I am new to CUDA programming, but I am attempting to use a Tesla V100 on a headless Linux machine to take large FFTs. To get started, I made a simple program where I transfer data to the GPU, take an FFT and transfer it back to the host. I noticed in the visual profiler that my computations take about 200 msecs to run. However, the profiler shows a call to cudaFree that takes 1 second at the start of my program. I don’t have an explicit call to cudaFree, but the first thing I do is setup the FFT plan. Perhaps that function calls cudaFree which causes the OS to load the NVIDIA driver. Is 1 second a longer than normal initialization time? I tried using nvidia-smi -pm 1 (https://docs.nvidia.com/deploy/driver-persistence/index.html), but it did not have any effect on the runtime of my program.
I don’t completely understand the documentation I linked to above. Do I need to start the persistence daemon and enable persistence mode, or is nvidia-smi an alternate way to start the daemon?
Is there any other way to mitigate the slow initialization time?
CUDA requires a context which comprises all GPU state it needs to keep track of. It is initialized lazily at first use and not explicitly, i.e. there is no cudaContextInit() API call. The first CUDA API call triggers context initialization, which includes the creation of a memory map for unified address space via a large-ish number of operating system calls.

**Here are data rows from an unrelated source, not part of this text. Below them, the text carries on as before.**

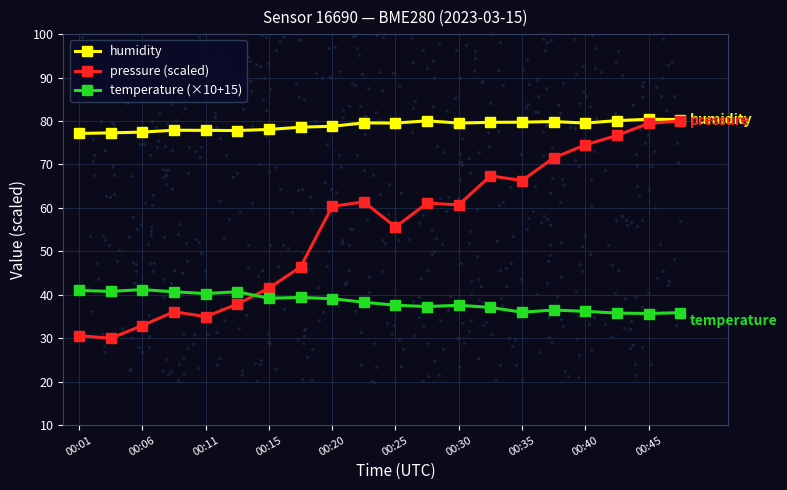

True or false: temperature (×10+15) has a value of 66.7 at 00:30.

False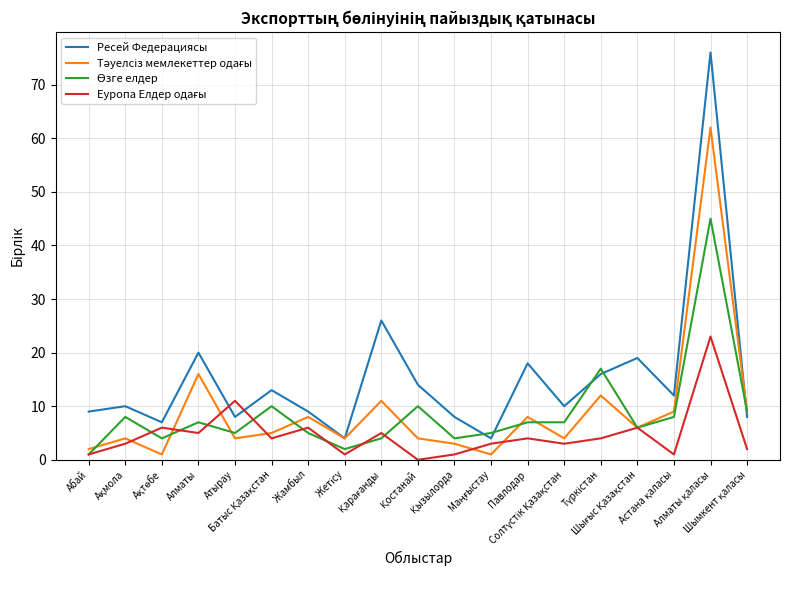

Which series has the widest spread of values?

Ресей Федерациясы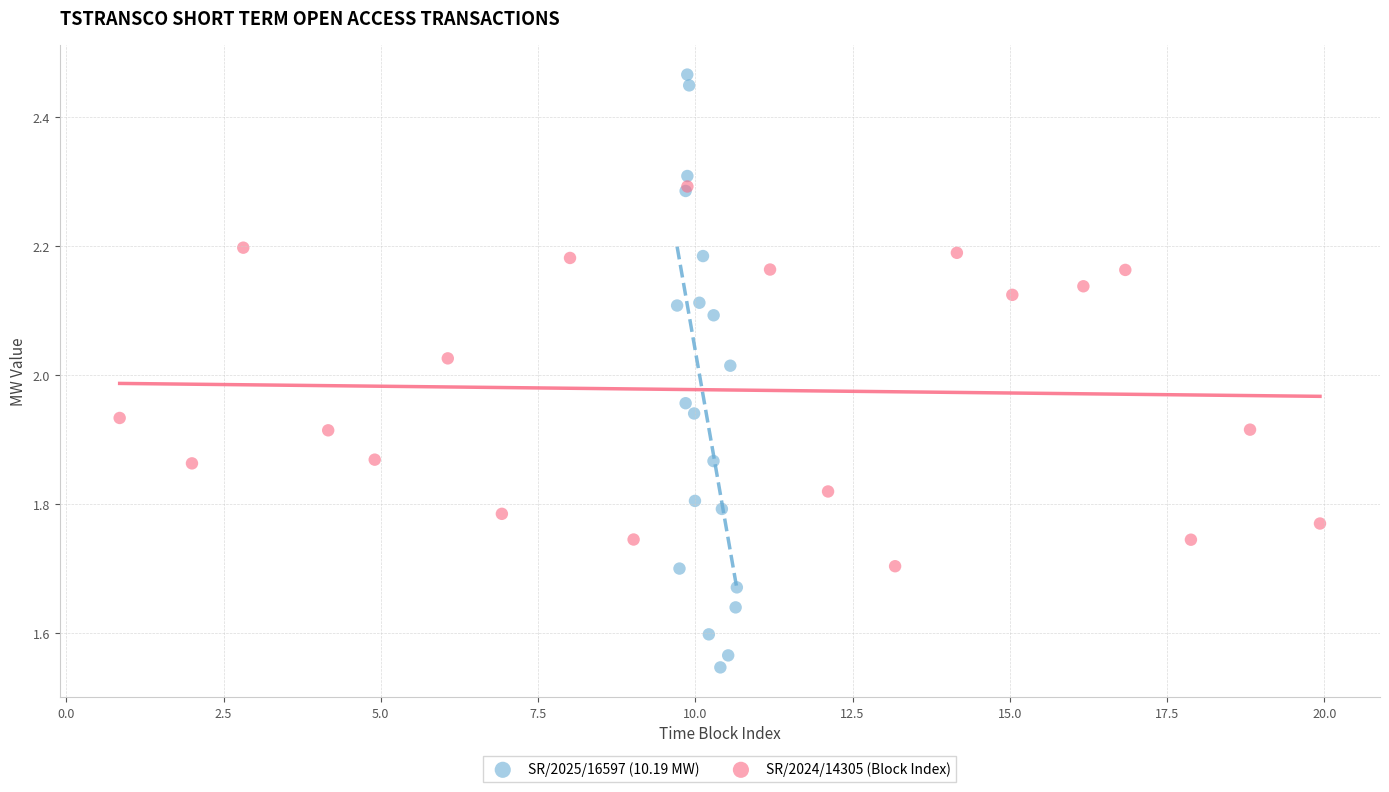

Which series reaches the maximum Y coordinate?

SR/2025/16597 (10.19 MW)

This mapping process maps all GPU and all host memory into a single virtual address map, and the time it takes is therefore roughly proportional to the total amount of memory that needs to be mapped. If this takes on the order of one second, I am guessing you have a system with large system memory, maybe around 256 GB, and / or multiple GPUs.
In order to control where this context-creation delay is incurred, it is a standard “trick” of CUDA programmers to issue a cudaFree(0) at an opportune moment during application startup.
As you apparently are aware, this initialization time could be even longer if the CUDA driver had been unloaded due to GPU inactivity, which can be prevented with the help of the persistence daemon, whose tasks it is to keep the driver resident.
If the system contains multiple GPUs that aren’t all needed, they can be excluded from CUDA use, and thus the mapping process, with the environment variable CUDA_VISIBLE_DEVICES (see documentation). This will reduce CUDA context initialization time.
The speed of the mapping via OS calls is primarily limited by single-thread CPU performance and secondarily by system memory throughput. For best results use a CPU with high base frequency (I suggest > 3.5 GHz for up to octa-core CPUs) and as fast a speed grade and as many memory channels of DDR4 as you can afford.